Source: Government of India
Improving India’s Perception Globally
Changing India’s external perception is a tough job. The rest of the world has historically seen India as a country plagued with red tape, bureaucracy, poverty and corruption and this thought process is deeply ingrained. However, Modi has tackled this issue head on and has successfully marketed India to the rest of the world.
- Ease of doing Business - The significant jump into the top 100 in the World Bank’s ‘Ease of Doing Business’ Index is the result of the Government’s consistent efforts in pushing multi-sectoral reforms to strengthen India’s position as a preferred place to do business
- FDI - The UN’s Conference on Trade and Development World Investment Report says India is one of the favoured FDI destinations globally. FDI is extremely important for growth, jobs and investment and is a key criterion for Modi’s government. FDI was one of the main factors that propelled China’s growth over the last two decades
- Moody’s upgrade - of India’s Government Debt was primarily based on the reforms taking place. Moody’s believe they are likely to improve the business climate, enhance productivity and stimulate foreign and domestic investment.
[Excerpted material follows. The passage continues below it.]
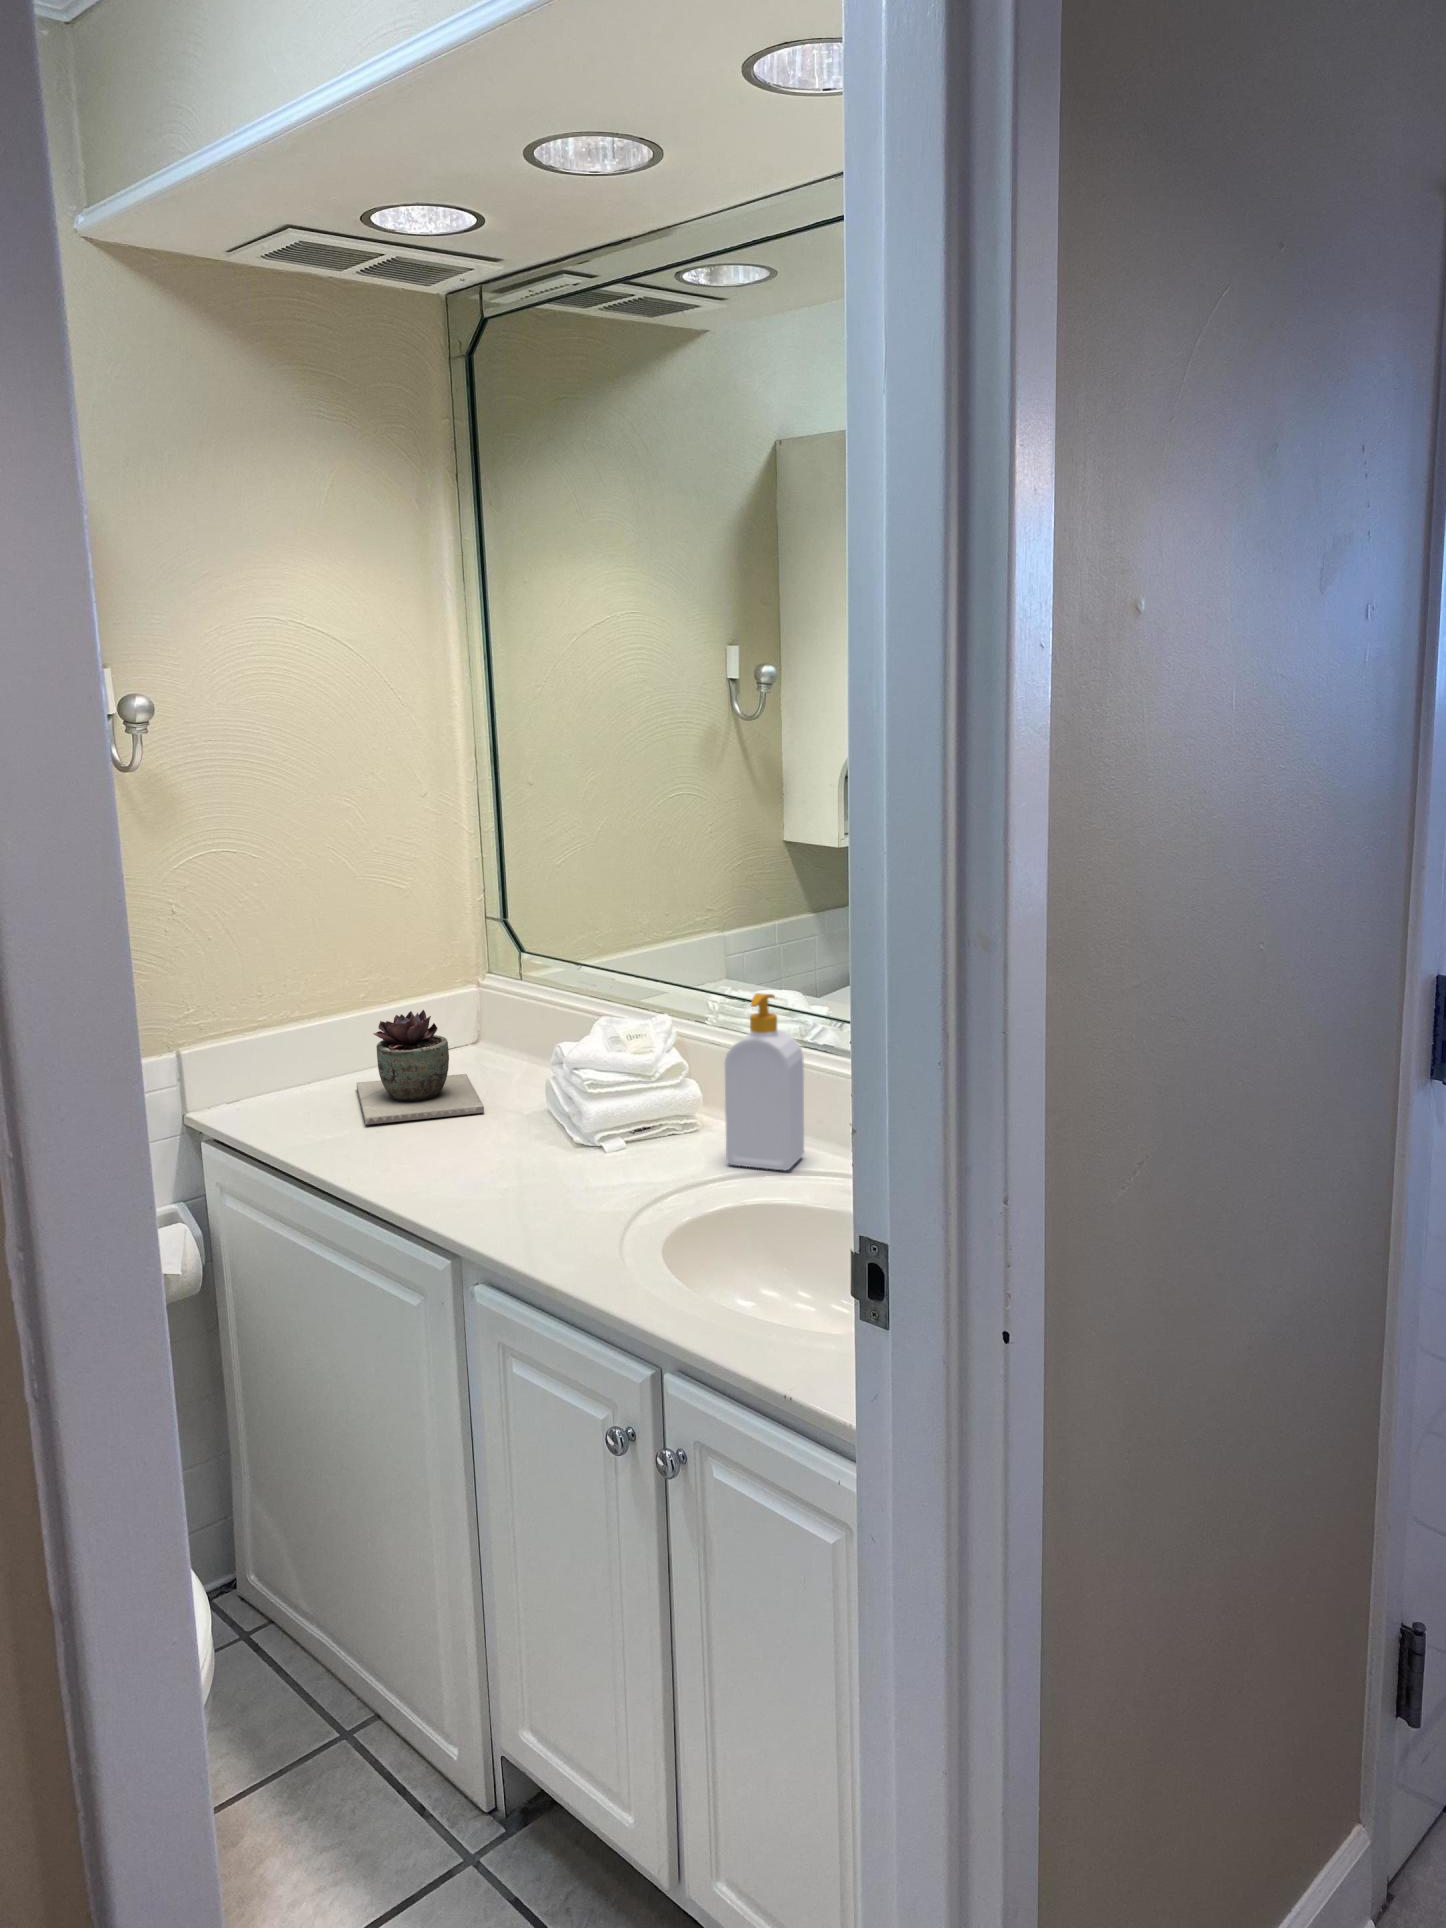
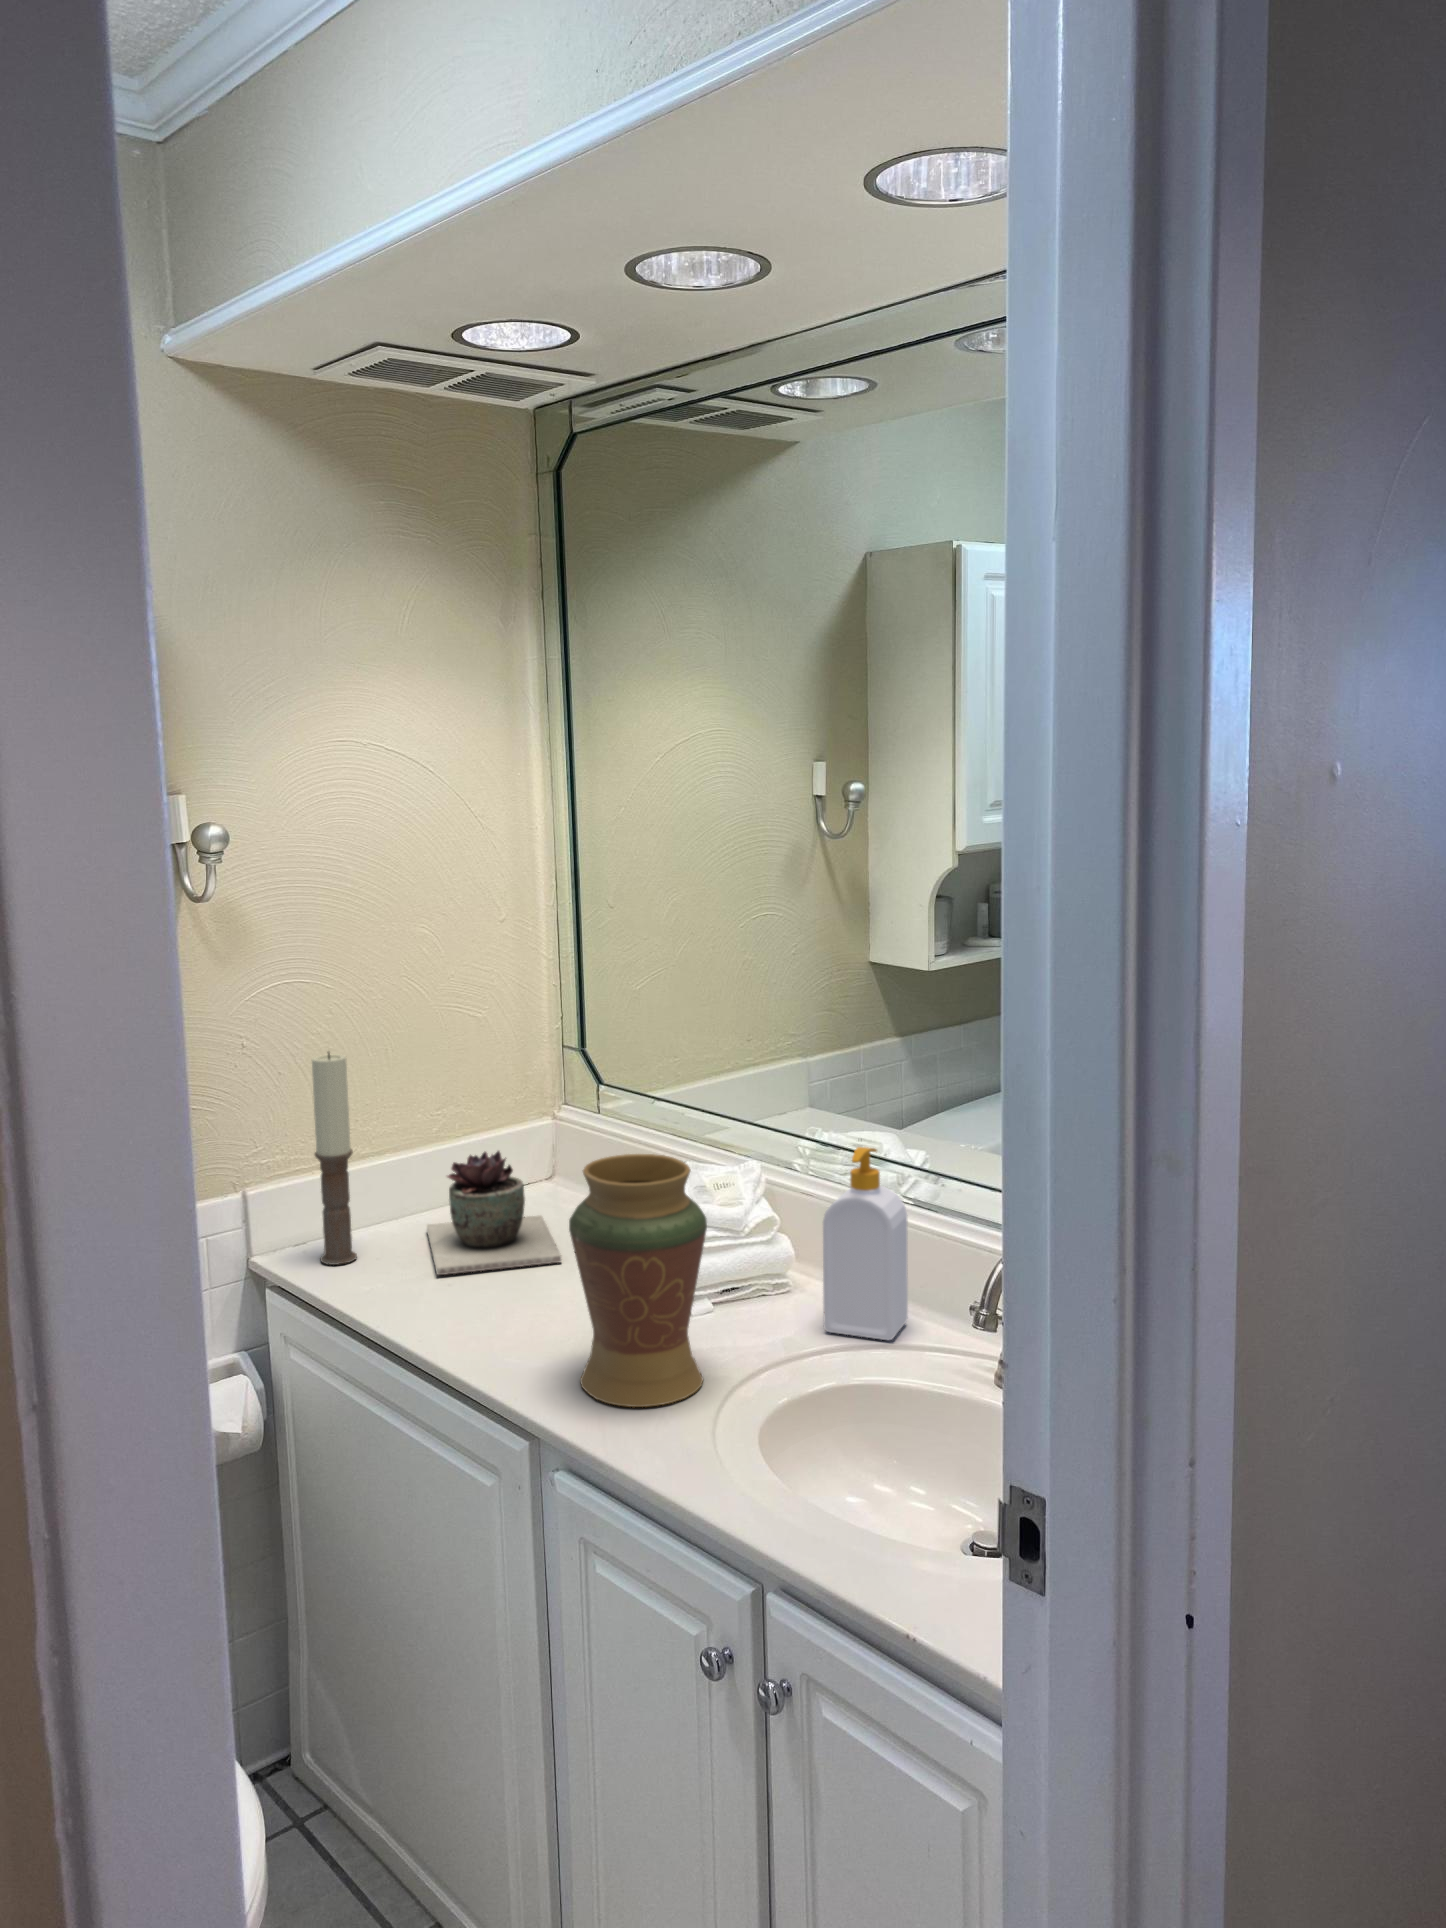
candle: none [242,916,290,1118] -> present [312,1052,357,1265]
decorative vase: none [486,998,615,1227] -> present [569,1154,707,1407]

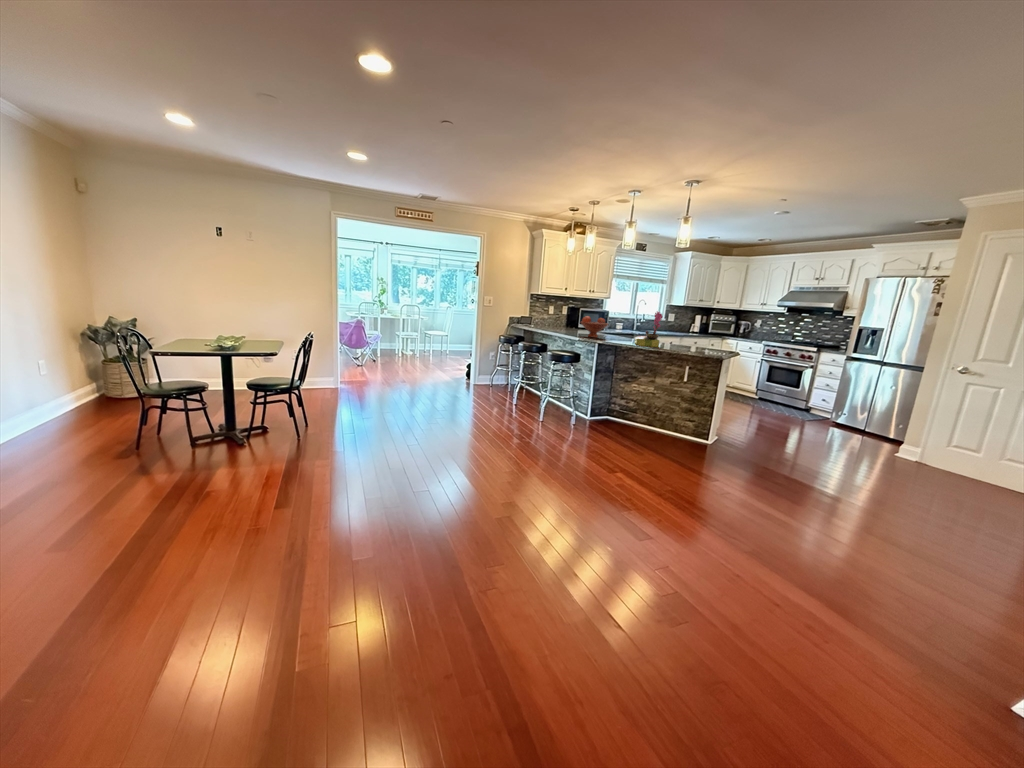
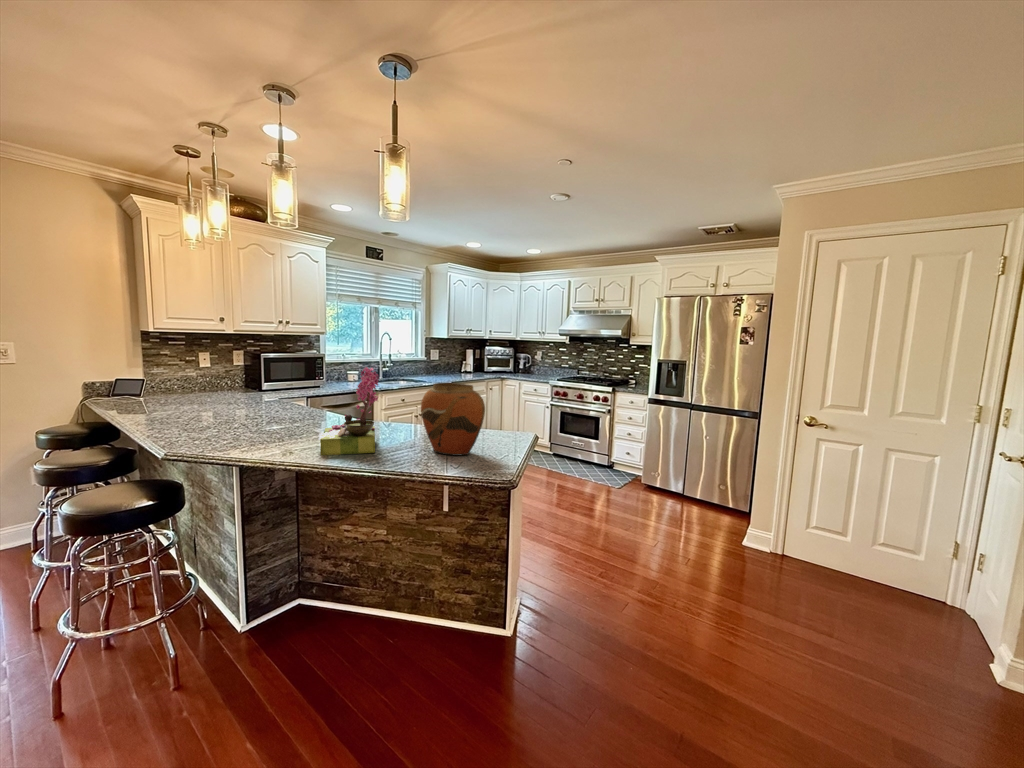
fruit bowl: present [581,316,608,338] -> none [180,386,262,439]
vase: none [681,320,713,353] -> present [421,383,485,456]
What hasn’t worked as well?
With such bold and swift reforms in a country as complex as India, inevitably some initiatives haven’t gone exactly to plan. We take a look at a couple of them below.
- Demonetisation - In 2016, the Modi Government announced that all 500 and 1000 rupee notes were no longer valid and had to be returned to prove their source. This removed 86% of notes in circulation and was intended to remove “black money” from the system and increase digital means of transacting. Whilst digital transactions have increased, the evidence of reducing black money has been less obvious
- Pace of reforms – Given the number of reforms initiated in such a short time, some have been rushed. Ironically, the lack of implementation was an issue of the previous government. It has been a juggling act of speed vs. effectiveness but some reforms such as GST has resulted in initial confusion for businesses and individuals
Although the Modi Government has initiated many reforms, expectations are that they reap benefits immediately rather than pave the way for a better India in the long-term. These building blocks are required to transition such a large and heterogeneous economy to the next level. From his most recent speech, we get the sense that his tone in the run up to the next election is his government in 2014 vs. 2019. This is a very encouraging sign for equity investors, as the basis of election would be on growth and development not of caste and religion which has plagued Indian politics in the past.